#### REQUIREMENT:
After reading the entries below, copy word for word the lines from the first through the line containing "898 290 14508", and stop there.

==== THE RECORDS ====

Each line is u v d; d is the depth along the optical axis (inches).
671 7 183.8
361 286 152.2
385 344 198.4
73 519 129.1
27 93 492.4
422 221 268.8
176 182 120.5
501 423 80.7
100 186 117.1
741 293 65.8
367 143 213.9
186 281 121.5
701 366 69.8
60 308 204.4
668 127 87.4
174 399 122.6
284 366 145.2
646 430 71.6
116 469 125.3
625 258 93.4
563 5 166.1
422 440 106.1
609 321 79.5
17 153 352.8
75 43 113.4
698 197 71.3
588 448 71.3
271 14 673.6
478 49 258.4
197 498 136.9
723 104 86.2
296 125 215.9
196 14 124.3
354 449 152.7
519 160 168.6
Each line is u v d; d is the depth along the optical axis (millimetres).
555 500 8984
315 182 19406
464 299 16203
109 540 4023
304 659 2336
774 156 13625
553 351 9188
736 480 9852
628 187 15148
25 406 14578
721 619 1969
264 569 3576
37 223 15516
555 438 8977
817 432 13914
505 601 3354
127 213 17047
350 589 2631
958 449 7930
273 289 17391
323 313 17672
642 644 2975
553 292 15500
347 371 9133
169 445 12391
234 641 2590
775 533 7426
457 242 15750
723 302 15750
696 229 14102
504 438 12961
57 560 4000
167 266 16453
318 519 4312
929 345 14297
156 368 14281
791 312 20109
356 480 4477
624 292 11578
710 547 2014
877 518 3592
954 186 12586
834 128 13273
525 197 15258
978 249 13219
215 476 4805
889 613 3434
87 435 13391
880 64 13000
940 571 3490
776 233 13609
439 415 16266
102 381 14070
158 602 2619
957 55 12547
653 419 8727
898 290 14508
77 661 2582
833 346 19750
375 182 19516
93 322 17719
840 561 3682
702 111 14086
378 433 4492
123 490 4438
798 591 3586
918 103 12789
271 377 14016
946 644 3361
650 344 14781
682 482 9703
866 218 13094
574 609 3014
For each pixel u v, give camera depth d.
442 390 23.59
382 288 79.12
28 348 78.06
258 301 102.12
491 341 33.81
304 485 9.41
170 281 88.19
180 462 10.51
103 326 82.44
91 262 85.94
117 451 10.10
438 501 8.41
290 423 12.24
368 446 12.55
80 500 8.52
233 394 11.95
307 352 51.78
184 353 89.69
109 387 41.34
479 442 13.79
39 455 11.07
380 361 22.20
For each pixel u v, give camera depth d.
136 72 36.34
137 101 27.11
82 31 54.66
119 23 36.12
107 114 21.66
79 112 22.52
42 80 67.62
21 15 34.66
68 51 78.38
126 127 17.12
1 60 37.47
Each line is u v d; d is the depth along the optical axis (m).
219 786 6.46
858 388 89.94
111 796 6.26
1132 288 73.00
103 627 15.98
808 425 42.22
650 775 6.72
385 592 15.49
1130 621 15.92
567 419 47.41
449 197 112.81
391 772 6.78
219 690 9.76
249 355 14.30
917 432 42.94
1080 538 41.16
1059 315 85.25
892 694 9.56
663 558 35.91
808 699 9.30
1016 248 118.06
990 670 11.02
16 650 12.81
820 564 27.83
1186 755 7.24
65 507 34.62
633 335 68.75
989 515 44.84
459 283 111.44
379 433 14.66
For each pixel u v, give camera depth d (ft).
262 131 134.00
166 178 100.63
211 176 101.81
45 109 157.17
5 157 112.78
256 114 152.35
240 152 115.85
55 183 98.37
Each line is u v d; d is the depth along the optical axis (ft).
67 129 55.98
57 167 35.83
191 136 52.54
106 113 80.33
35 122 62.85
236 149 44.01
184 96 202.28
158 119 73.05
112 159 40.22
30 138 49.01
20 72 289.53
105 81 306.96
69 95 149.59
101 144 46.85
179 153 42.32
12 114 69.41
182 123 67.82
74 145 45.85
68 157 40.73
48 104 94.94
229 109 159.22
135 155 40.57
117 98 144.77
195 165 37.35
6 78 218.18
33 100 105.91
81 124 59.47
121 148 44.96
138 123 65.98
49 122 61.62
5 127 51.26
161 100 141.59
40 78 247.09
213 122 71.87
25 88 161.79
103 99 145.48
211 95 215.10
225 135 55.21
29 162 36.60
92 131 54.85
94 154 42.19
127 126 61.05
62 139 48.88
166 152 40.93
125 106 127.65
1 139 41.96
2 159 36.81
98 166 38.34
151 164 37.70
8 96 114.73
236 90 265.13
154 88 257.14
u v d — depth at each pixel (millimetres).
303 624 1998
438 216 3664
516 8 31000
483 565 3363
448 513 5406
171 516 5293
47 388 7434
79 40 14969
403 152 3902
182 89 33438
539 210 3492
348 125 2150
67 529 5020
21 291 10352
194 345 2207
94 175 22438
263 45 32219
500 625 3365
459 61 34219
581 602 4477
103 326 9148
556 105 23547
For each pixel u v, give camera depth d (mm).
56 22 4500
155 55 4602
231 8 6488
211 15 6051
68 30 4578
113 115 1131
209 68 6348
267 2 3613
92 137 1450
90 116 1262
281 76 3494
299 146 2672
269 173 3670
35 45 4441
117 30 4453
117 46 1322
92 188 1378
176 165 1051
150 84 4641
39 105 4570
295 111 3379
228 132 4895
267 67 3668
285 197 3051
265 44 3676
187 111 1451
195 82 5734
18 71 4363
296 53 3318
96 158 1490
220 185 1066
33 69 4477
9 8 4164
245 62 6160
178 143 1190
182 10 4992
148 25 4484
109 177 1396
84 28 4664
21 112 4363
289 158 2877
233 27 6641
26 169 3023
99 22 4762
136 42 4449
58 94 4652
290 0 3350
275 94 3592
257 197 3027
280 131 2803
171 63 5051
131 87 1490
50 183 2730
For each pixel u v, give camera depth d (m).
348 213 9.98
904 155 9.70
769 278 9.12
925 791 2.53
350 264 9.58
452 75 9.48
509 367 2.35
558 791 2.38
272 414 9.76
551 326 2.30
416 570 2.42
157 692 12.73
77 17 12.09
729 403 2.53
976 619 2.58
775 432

====

#### TASK ANSWER:
Each line is u v d; d is the depth along the optical axis (inches).
671 7 183.8
361 286 152.2
385 344 198.4
73 519 129.1
27 93 492.4
422 221 268.8
176 182 120.5
501 423 80.7
100 186 117.1
741 293 65.8
367 143 213.9
186 281 121.5
701 366 69.8
60 308 204.4
668 127 87.4
174 399 122.6
284 366 145.2
646 430 71.6
116 469 125.3
625 258 93.4
563 5 166.1
422 440 106.1
609 321 79.5
17 153 352.8
75 43 113.4
698 197 71.3
588 448 71.3
271 14 673.6
478 49 258.4
197 498 136.9
723 104 86.2
296 125 215.9
196 14 124.3
354 449 152.7
519 160 168.6
Each line is u v d; d is the depth along the optical axis (millimetres).
555 500 8984
315 182 19406
464 299 16203
109 540 4023
304 659 2336
774 156 13625
553 351 9188
736 480 9852
628 187 15148
25 406 14578
721 619 1969
264 569 3576
37 223 15516
555 438 8977
817 432 13914
505 601 3354
127 213 17047
350 589 2631
958 449 7930
273 289 17391
323 313 17672
642 644 2975
553 292 15500
347 371 9133
169 445 12391
234 641 2590
775 533 7426
457 242 15750
723 302 15750
696 229 14102
504 438 12961
57 560 4000
167 266 16453
318 519 4312
929 345 14297
156 368 14281
791 312 20109
356 480 4477
624 292 11578
710 547 2014
877 518 3592
954 186 12586
834 128 13273
525 197 15258
978 249 13219
215 476 4805
889 613 3434
87 435 13391
880 64 13000
940 571 3490
776 233 13609
439 415 16266
102 381 14070
158 602 2619
957 55 12547
653 419 8727
898 290 14508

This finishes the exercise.